## Work required
Rewrite the listing below, substituting "Help Center" for "Customer Support" and leaving everything else unchanged. Leave the pictures out of your reply.

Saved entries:
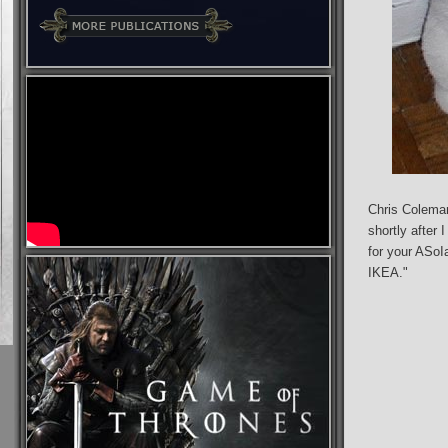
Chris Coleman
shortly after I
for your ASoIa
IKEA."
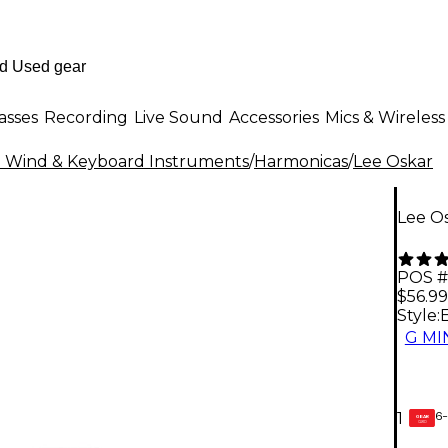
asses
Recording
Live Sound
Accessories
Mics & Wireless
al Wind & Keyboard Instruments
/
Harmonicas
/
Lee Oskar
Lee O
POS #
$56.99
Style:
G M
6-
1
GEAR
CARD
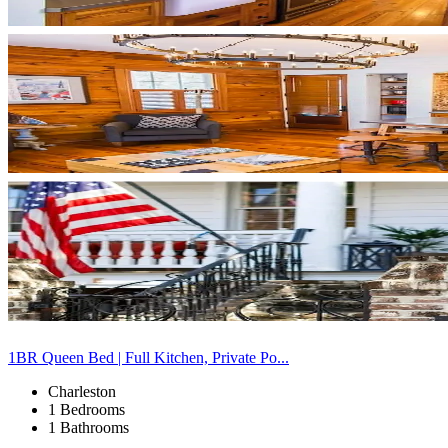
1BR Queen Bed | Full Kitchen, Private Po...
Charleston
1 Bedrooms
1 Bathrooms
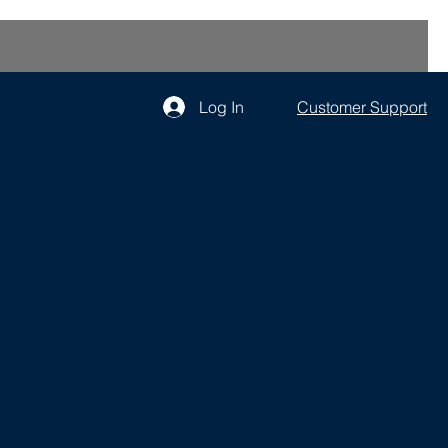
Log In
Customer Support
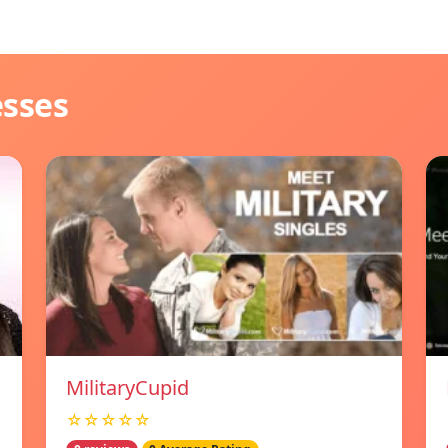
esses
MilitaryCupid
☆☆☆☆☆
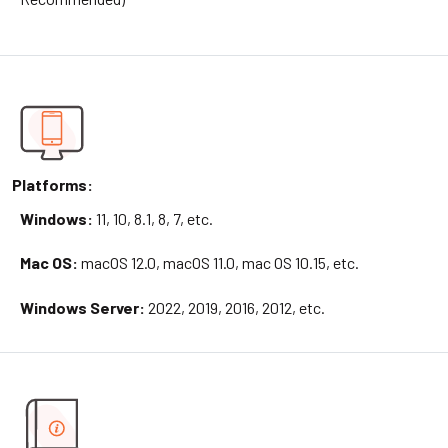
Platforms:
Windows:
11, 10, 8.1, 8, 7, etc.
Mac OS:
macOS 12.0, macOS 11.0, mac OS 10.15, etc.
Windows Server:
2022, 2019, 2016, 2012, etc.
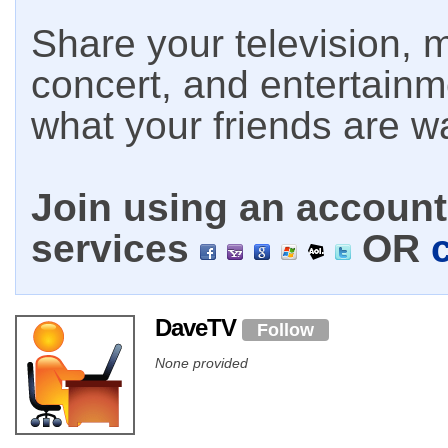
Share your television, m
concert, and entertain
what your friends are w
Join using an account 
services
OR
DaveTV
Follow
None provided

## Answer for this exercise
Chris Coleman
shortly after I
for your ASoIa
IKEA."
asses
Recording
Live Sound
Accessories
Mics & Wireless
al Wind & Keyboard Instruments
/
Harmonicas
/
Lee Oskar
Lee O
POS #
$56.99
Style:
G M
6-
1
GEAR
CARD
1BR Queen Bed | Full Kitchen, Private Po...
Charleston
1 Bedrooms
1 Bathrooms
Log In
Help Center
esses
MilitaryCupid
☆☆☆☆☆
Platforms:
Windows:
11, 10, 8.1, 8, 7, etc.
Mac OS:
macOS 12.0, macOS 11.0, mac OS 10.15, etc.
Windows Server:
2022, 2019, 2016, 2012, etc.
Share your television, m
concert, and entertain
what your friends are w
Join using an account 
services
OR
DaveTV
Follow
None provided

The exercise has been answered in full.